Oh shit, they’re after the coordinates to the other colony expeditions.  Only the ships and mission control back on Pallas would have known the exact trajectories and destinations of each craft.  Mission control would no doubt have erased the servers, even vaporized them, as soon as Earth was destroyed.  So I might be their only way to discover where the other remnants of parahumanity have hidden themselves.

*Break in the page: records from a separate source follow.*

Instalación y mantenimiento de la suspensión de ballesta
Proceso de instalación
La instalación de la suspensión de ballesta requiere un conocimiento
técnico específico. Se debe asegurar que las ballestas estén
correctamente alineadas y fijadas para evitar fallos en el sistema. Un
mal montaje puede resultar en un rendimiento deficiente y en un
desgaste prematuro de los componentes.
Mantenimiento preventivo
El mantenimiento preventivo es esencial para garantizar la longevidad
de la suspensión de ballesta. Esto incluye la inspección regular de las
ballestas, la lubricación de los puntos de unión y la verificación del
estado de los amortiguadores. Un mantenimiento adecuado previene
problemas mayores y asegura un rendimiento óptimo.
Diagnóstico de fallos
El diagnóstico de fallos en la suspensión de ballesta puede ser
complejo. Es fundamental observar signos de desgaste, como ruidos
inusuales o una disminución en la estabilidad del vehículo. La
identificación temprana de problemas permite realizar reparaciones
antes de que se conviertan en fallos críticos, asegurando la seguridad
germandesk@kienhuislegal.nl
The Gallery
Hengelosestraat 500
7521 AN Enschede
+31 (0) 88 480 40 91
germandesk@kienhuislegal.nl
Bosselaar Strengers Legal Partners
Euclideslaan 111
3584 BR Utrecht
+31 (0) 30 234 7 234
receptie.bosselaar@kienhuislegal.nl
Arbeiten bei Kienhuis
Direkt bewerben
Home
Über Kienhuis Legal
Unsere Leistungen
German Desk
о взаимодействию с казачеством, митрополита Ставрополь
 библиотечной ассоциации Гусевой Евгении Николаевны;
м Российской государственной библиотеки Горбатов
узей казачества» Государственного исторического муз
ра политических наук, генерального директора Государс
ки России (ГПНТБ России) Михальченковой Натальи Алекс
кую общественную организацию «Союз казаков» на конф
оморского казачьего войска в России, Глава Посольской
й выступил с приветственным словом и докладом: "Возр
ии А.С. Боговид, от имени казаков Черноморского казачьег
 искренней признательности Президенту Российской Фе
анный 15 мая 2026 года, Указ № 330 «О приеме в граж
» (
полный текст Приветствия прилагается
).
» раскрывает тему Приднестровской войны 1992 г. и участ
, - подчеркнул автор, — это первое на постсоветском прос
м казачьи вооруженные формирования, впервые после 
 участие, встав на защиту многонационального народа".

I need to stop talking and wipe the databanks.

I may have wiped the servers but they could probably reconstruct the data from the molecular traces on the solid-state cards.  I would need to vaporize the very same computers that the ship requires to stay functional.

I’ve given Tony’s words some more thought.  Those samples weren’t the dandelion seeds he was talking about.  We, the entire ship and its crew, were just one seed.  A seed ship, a shot in the dark, a long chance.  So long as one seed ship plants a colony and develops enough to build its own seed ships the parahuman race survives.  If one or two never make it to their destinations it doesn’t matter.

And we were just a failed seed.  I can die, knowing that my civilization can continue without me.  With this final act to ensure that my friends may even forgive me and let me rest in peace.

That is why I’m sending this warning.  If you’re hearing this, your civilization is in grave danger.  You can detect long-wave radio, so I’m assuming that either you have already developed the technology to generate radio waves, or you will soon.  If you’ve just started producing radio, then congratulations, you have maybe 10 generations left if my people are any indication.  I don’t know if you’re human, parahuman, or some bug-eyed alien race we never had the chance to make contact with.  But no matter what you look like my advice is the same.

Shut off your radios and get working on escaping your solar system.  Fast.

If the machine pursuing me can capture a vessel travelling at my speed I can’t do anything to harm it.  Not even if I detonated every propulsion nuke on board simultaneously.  But I could easily reduce this ship to its base atoms.

Static

This has been a recording from the archives of the New Alexandria Library, Secland capital arcology, Alpha Centauri A, the Interstellar Federation of Parahuman Species.